Re: [RFC PATCH 2/2] mm, fs: daxfile, an interface for byte-addressable updates to pmem

From: Andy Lutomirski
Date: Tue Jun 20 2017 - 12:15:03 EST


On Tue, Jun 20, 2017 at 3:11 AM, Dave Chinner <david@xxxxxxxxxxxxx> wrote:
> On Mon, Jun 19, 2017 at 10:53:12PM -0700, Andy Lutomirski wrote:
>> On Mon, Jun 19, 2017 at 5:46 PM, Dave Chinner <david@xxxxxxxxxxxxx> wrote:
>> > On Mon, Jun 19, 2017 at 08:22:10AM -0700, Andy Lutomirski wrote:
>> >> Second: syncing extents. Here's a straw man. Forget the mmap() flag.
>> >> Instead add a new msync() operation:
>> >>
>> >> msync(start, length, MSYNC_PMEM_PREPARE_WRITE);
>> >
>> > How's this any different from the fallocate command I proposed to do
>> > this (apart from the fact that msync() is not intended to be abused
>> > as a file preallocation/zeroing interface)?
>>
>> I must have missed that suggestion.
>>
>> But it's different in a major way. fallocate() takes an fd parameter,
>> which means that, if some flag gets set, it's set on the struct file.
>
> DAX is a property of the inode, not the VMA or struct file as it
> needs to be consistent across all VMAs and struct files that
> reference that inode. Also, fallocate() manipulates state and
> metadata hidden behind the struct inode, not the struct file, so it
> seems to me like the right API to use.

I'm not sure I see why. I can think of a few different scenarios:

- Reflink while a DAX-using program is running. It would be nice for
performance, but not critical for functionality, if trying to reflink
a file that's mapped for DAX would copy instead of COWing. But
breaking COW on the next page_mkwrite would work, too. A per-inode
count of the number of live DAX mappings or of the number of struct
file instances that have requested DAX would work here.

- Trying to use DAX on a file that is already reflinked. The order
of operations doesn't matter hugely, except that breaking COW for the
entire range in question all at once would be faster and result in
better allocation.

- Checksumming filesystems. I think it's basically impossible to do
DAX writes to a file like this. A filesystem could skip checksumming
on extents that are actively mapped for DAX, but something like chattr
to tell, say, btrfs that a given file is intended for DAX is probably
better. (But, if so, it should presumably be persistent like chattr
and not something that's purely in memory like daxctl().)
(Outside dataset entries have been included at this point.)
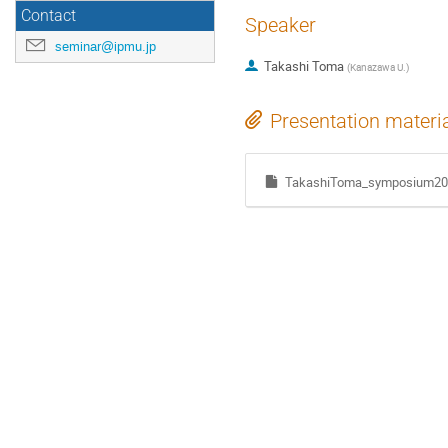
Contact
Speaker
seminar@ipmu.jp
Takashi Toma
(
Kanazawa U.
)
Presentation materi
TakashiToma_symposium20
- Defrag and such on an otherwise simple filesystem. Defragging a
file while it's not actively mapped for DAX should be allowed.
Defragging a file while it is actively mapped for DAX may be slow, but
it a filesystem could certainly make it work.

- RAID. Not going to work.

>
> And, as mmap() requires a fd to set up the mapping and fallocate()
> would have to be run *before* mmap() is used to access the data
> directly, I don't see why using fallocate would be a problem here...
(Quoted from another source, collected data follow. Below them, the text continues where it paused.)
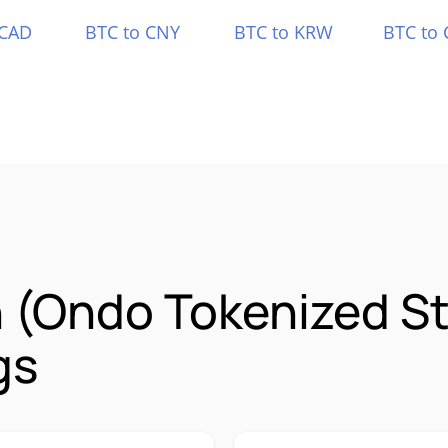
 CAD
BTC to CNY
BTC to KRW
BTC to 
 (Ondo Tokenized 
gs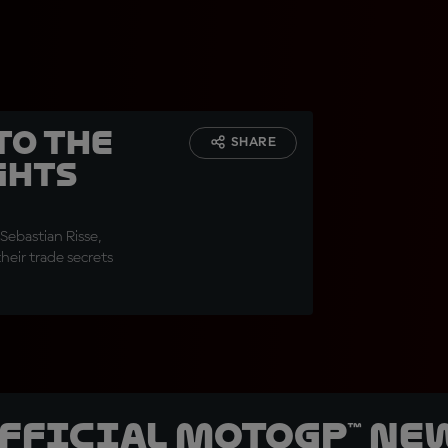
to the
SHARE
ghts
Sebastian Risse,
heir trade secrets
official MotoGP™ Ne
Fair enough. But ISTM fallocate() has no business setting up
important state in the struct file. It's an operation on inodes.

Looking at the above scenarios, it seems to may that two or three
separate mechanisms may be ideal here.

1. The most important: some way to tell the kernel that an open file
description or an mmap or some subrange thereof is going to be used
for DAX writes and for the kernel to respond by saying "yes, okay" or
"no, not okay". This should be 100% reliable, which means that all
the corner cases have to work. This means that, if one task says
"make this file work for DAX" and another task extends the file using
truncate (without calling fallocate), then whatever the kernel
promised to the first task should remain true.
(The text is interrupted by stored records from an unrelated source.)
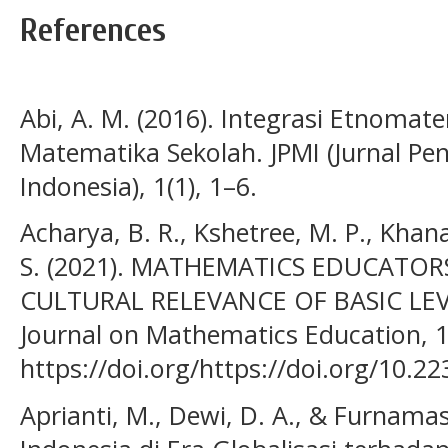
References
Abi, A. M. (2016). Integrasi Etnoma
Matematika Sekolah. JPMI (Jurnal P
Indonesia), 1(1), 1–6.
Acharya, B. R., Kshetree, M. P., Khanal
S. (2021). MATHEMATICS EDUCATORS
CULTURAL RELEVANCE OF BASIC LE
Journal on Mathematics Education, 1
https://doi.org/https://doi.org/10.2
Aprianti, M., Dewi, D. A., & Furnamas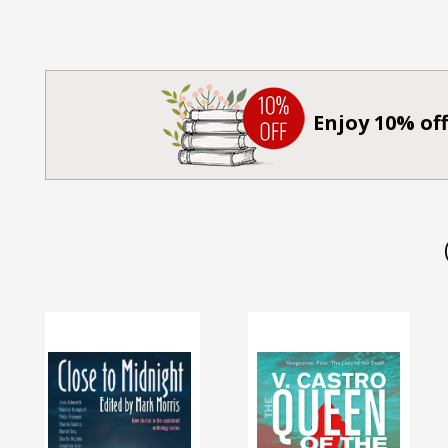
Enjoy 10% off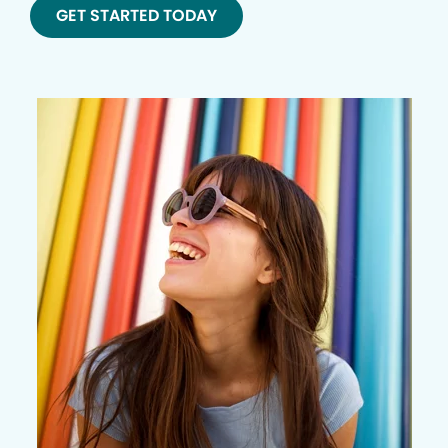
GET STARTED TODAY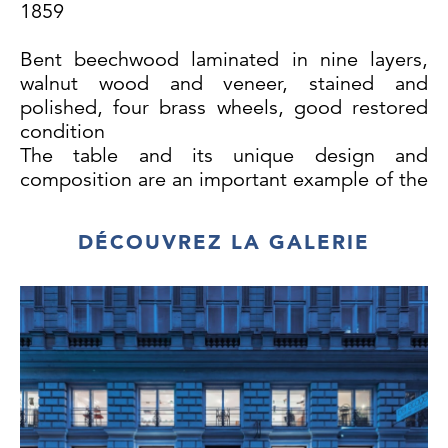
1859
Bent beechwood laminated in nine layers,
walnut wood and veneer, stained and
polished, four brass wheels, good restored
condition
The table and its unique design and
composition are an important example of the
early works created by Gebrüder Thonet. Its
legs are each made of nine layers of
DÉCOUVREZ LA GALERIE
laminated bent beechwood. As the previous
Thonet tables consisted of bent beechwood
laminated in only four to five layers, we
would date the design and execution of this
masterpiece at around 1855 to 1859.
A slightly varied version of this table features
on a Gebrüder Tonet advertising poster from
1859. The table is also depicted on a poster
2. Some way to tell filesystems like btrfs to make a file that will be
DAX-able. chattr +C might already fit the bill. Without this, I'd
expect the normal incantation to DAX-map a file on btrfs to return an
error.

3. (Not strictly related to DAX.) A way to tell the kernel "I have
this file mmapped for write. Please go out of your way to avoid
future page faults." I've wanted this for ordinary files on ext4.
The kernel could, but presently does not, use hardware dirty tracking
instead of software dirty tracking to decide when to write the page
back. The kernel could also, in principle, write back dirty pages
without ever write protecting them. For DAX, this might change
behavior to prevent any operation that would relocate blocks or to
have the kernel go out of its way to only do such operations when
absolutely necessary and to immediately update and unwriteprotect the
relevant pages.

(3) is optional and could be delayed to the distant future. It's not
needed for correctness.

I really don't want to see a scenario where DAX works if you use some
fancy special-purpose library exactly as intended but occasionally
eats your data if you don't use the library exactly as intended.
Getting a valid DAX mapping, writing to it, and doing
CLFLUSHOPT;SFENCE must make that write durable no matter what (unless
the underlying hardware actually fails).

> The MAP_SYNC proposal is effectively "run the metadata side of
> fdatasync() on every page fault". If the inode is not metadata
> dirty, then it will do nothing, otherwise it will do what it needs
> to stabilise the inode for userspace to be able to sync the data and
> it will block until it is done.
>
> Prediction for the MAP_SYNC future: frequent bug reports about huge,
> unpredictable page fault latencies on DAX files because every so
> often a page fault is required to sync tens of thousands of
> unrelated dirty objects because of filesystem journal ordering
> constraints....

Is this really so bad? Someone might ask for relaxed journal ordering
or they might switch to a different filesystem. IIRC some filesystems
(ZFS?) have explicit support for this use case. I suspect that users
saying "your filesystem is slower than I'd like for such-and-such use
case" isn't all that rare.